What is ÖTV (Special Consumption Tax)?
ÖTV (Özel Tüketim Vergisi, Special Consumption Tax) is Türkiye’s single-stage excise tax under Law No. 4760, levied once — at import or first delivery by the producer — on four lists of goods annexed to the law. Unlike VAT, it does not apply at every stage of the chain; but it enters the VAT base, so VAT is calculated on the ÖTV-inclusive price, compounding the burden.
The four lists
List I covers petroleum products, natural gas and solvents (fixed amounts per unit); List II covers motor vehicles, where rates vary by engine size, type and — for EVs — motor power and value, which is why Turkish car prices diverge so sharply from European ones; List III covers alcoholic beverages, cola drinks and tobacco (with minimum fixed taxes); List IV covers a broad range of consumer goods including mobile phones, white goods, electronics, cosmetics and caviar.
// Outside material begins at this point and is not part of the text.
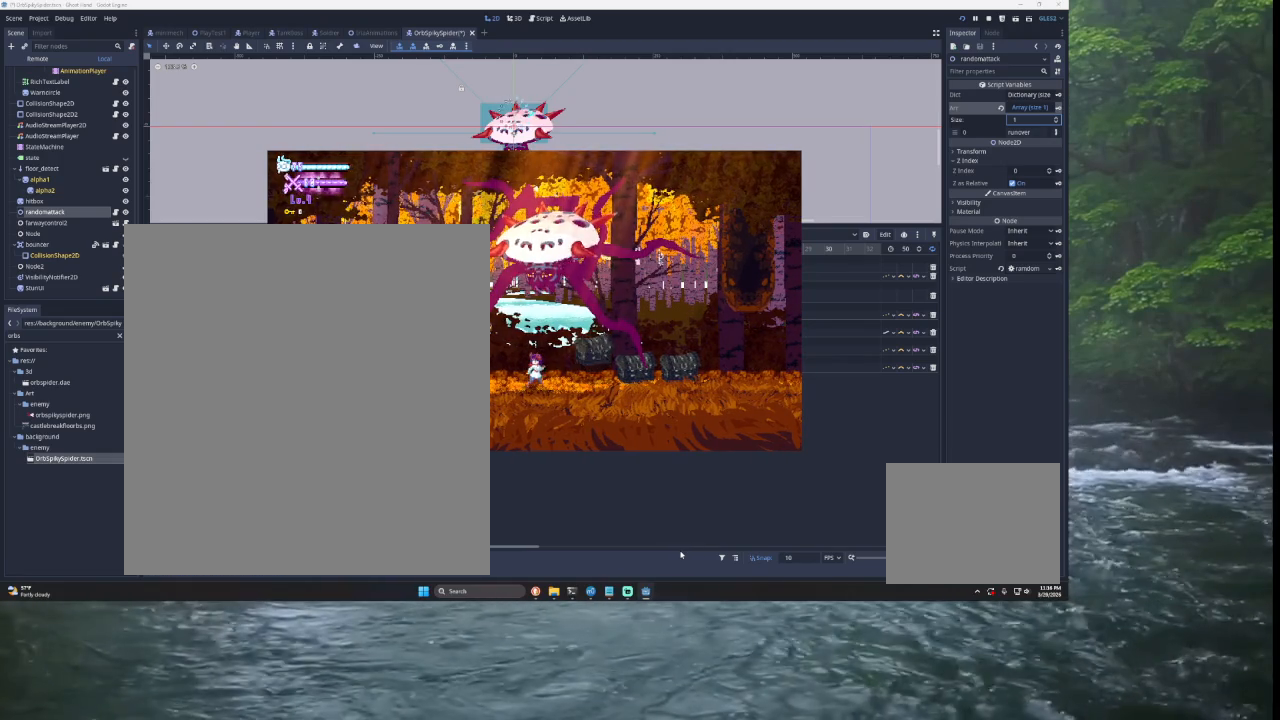
{"buttons": [], "left_stick": "left", "right_stick": "center", "events": [[333, "left_stick", "left"]]}
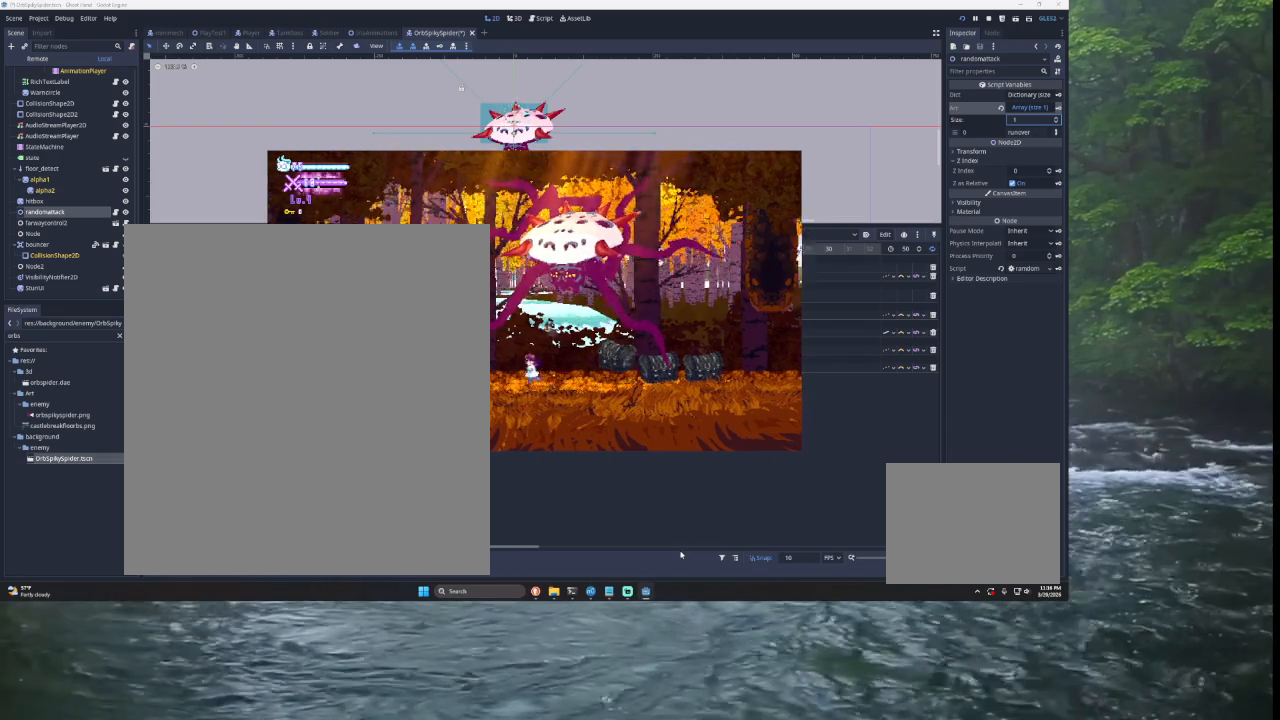
{"buttons": [], "left_stick": "left", "right_stick": "center", "events": [[133, "left_stick", "center"], [400, "left_stick", "left"]]}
Why tech companies meet it
Any business importing devices — phones, tablets, consoles — prices ÖTV into its unit economics. Rates and fixed amounts change frequently by Presidential decision within statutory bands, so a hardware business plan needs a live tax assumption, not a constant. E-commerce sellers of List IV goods, EV importers and fuel-adjacent logistics models all carry ÖTV exposure at the border, and the tax is due at customs alongside import VAT.
Is ÖTV refundable like VAT?
Generally no — it is a cost, not a transit item. Limited exception and refund regimes exist (e.g. certain exports, disabled-driver vehicle exemptions, diplomatic exemptions), each with strict conditions.
ÖTV vs. VAT — quick contrast?
VAT is multi-stage, creditable and broadly neutral for businesses; ÖTV is one-shot, non-creditable and product-targeted. On a taxed product you effectively pay both, with VAT computed on top of ÖTV.
Related: KDV (VAT).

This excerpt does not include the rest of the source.